→ **JOB**
Only the lines from the one containing "12: 0.021 -> 0.018" to the end of the records belong in the copy. Reproduce them word for word and drop the pictures.

→ **EXERCISE DATA**
▼▼▼
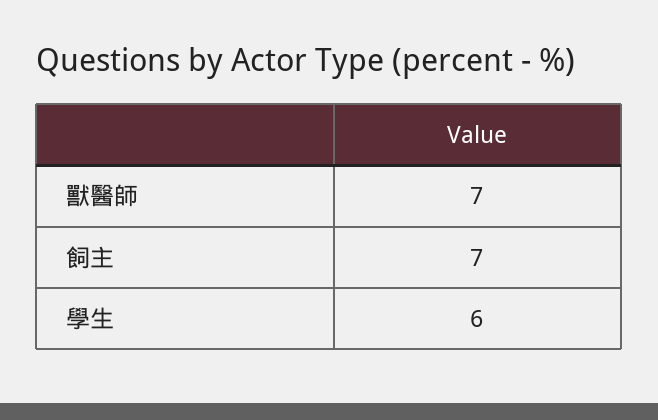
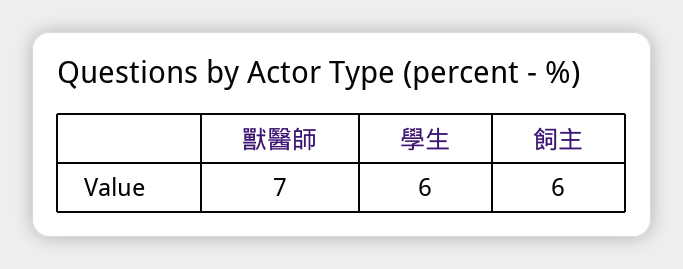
飼主: 7 -> 6

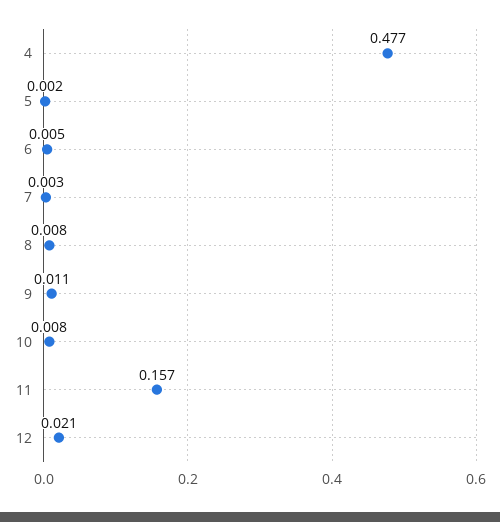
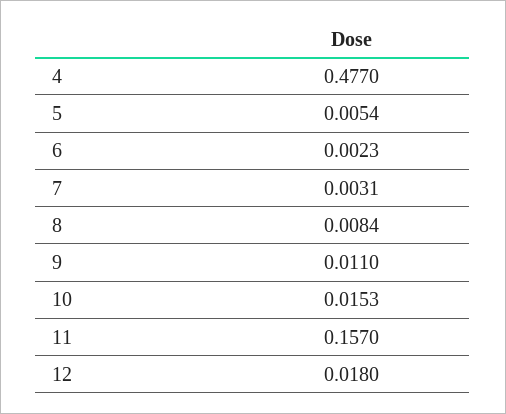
5: 0.002 -> 0.0054
6: 0.005 -> 0.0023
10: 0.008 -> 0.0153
12: 0.021 -> 0.018

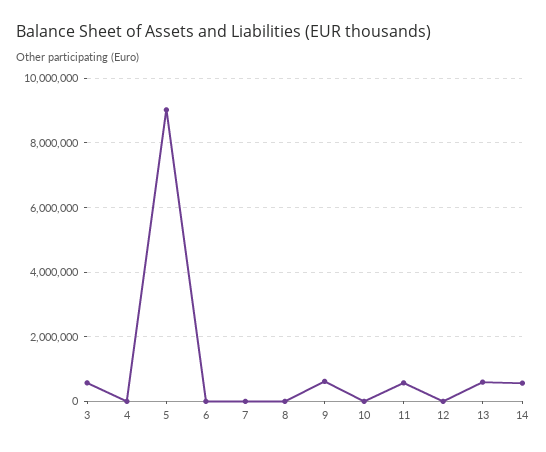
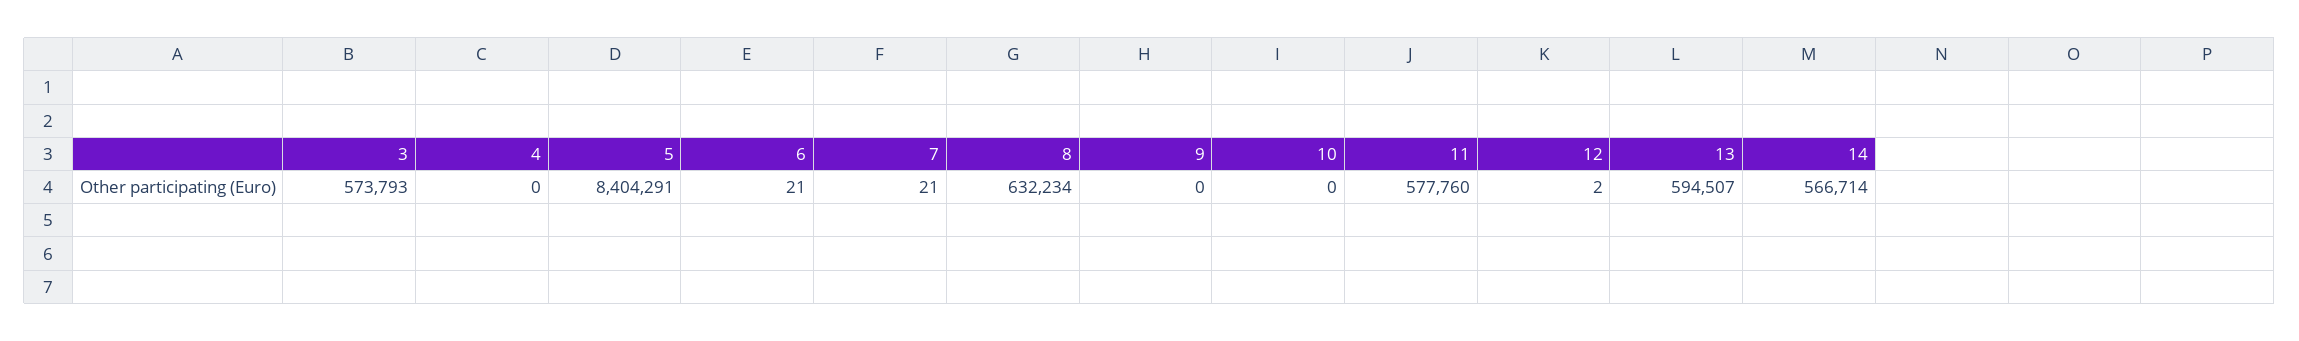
5: 9000000 -> 8404291
8: 0 -> 632234
9: 600000 -> 0

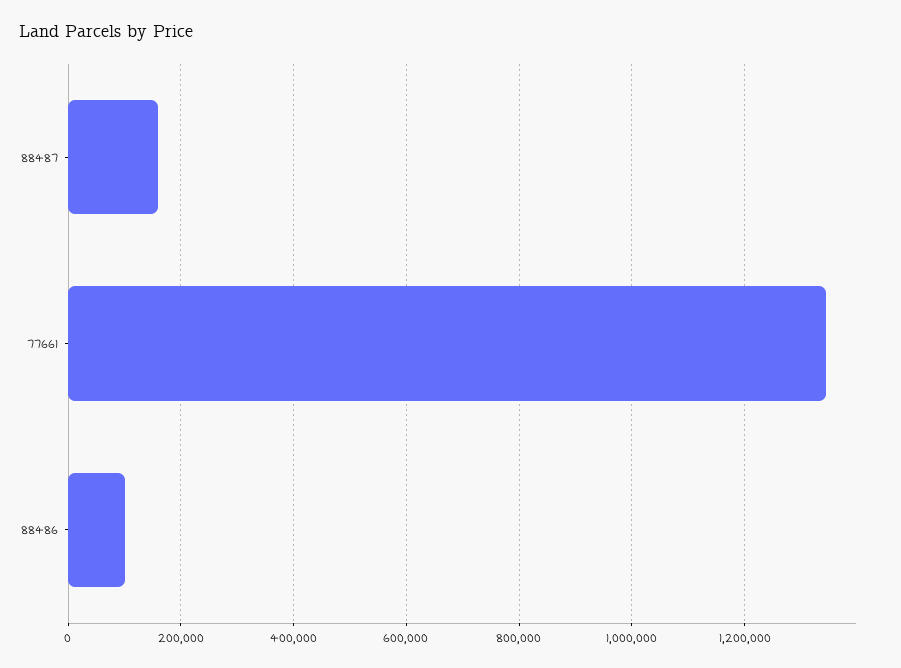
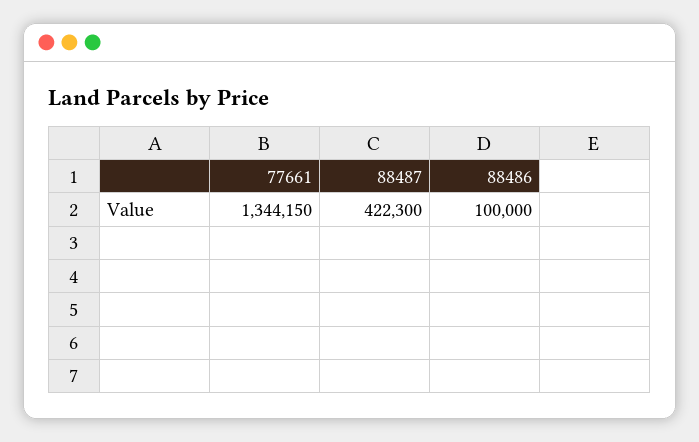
88487: 160000 -> 422300

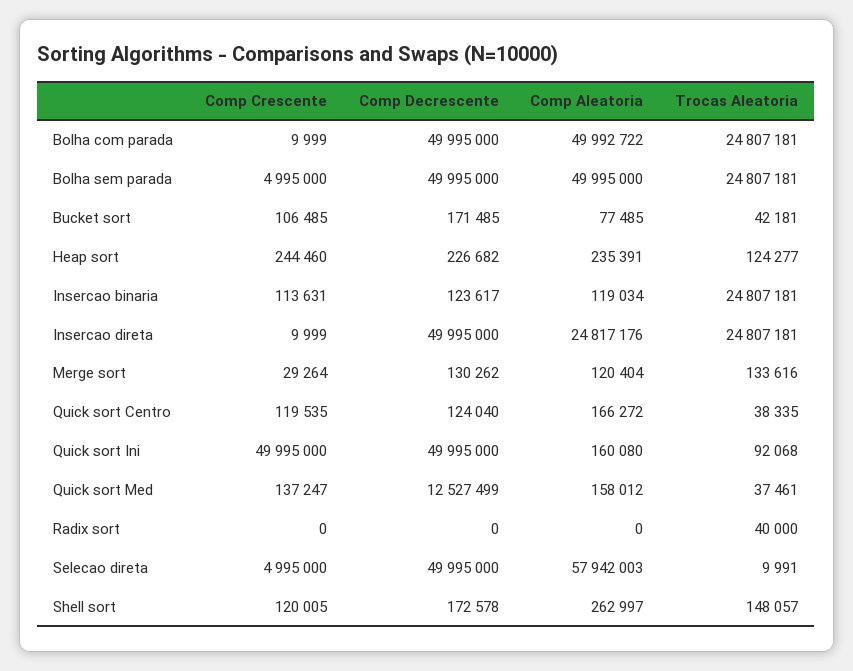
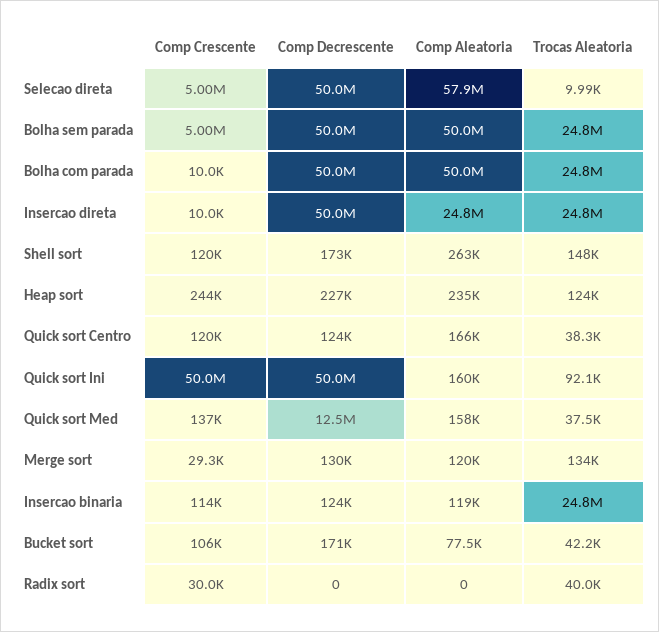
Comp Crescente, Radix sort: 0 -> 30000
▲▲▲
→ **EXERCISE RESPONSE**
12: 0.021 -> 0.018

5: 9000000 -> 8404291
8: 0 -> 632234
9: 600000 -> 0

88487: 160000 -> 422300

Comp Crescente, Radix sort: 0 -> 30000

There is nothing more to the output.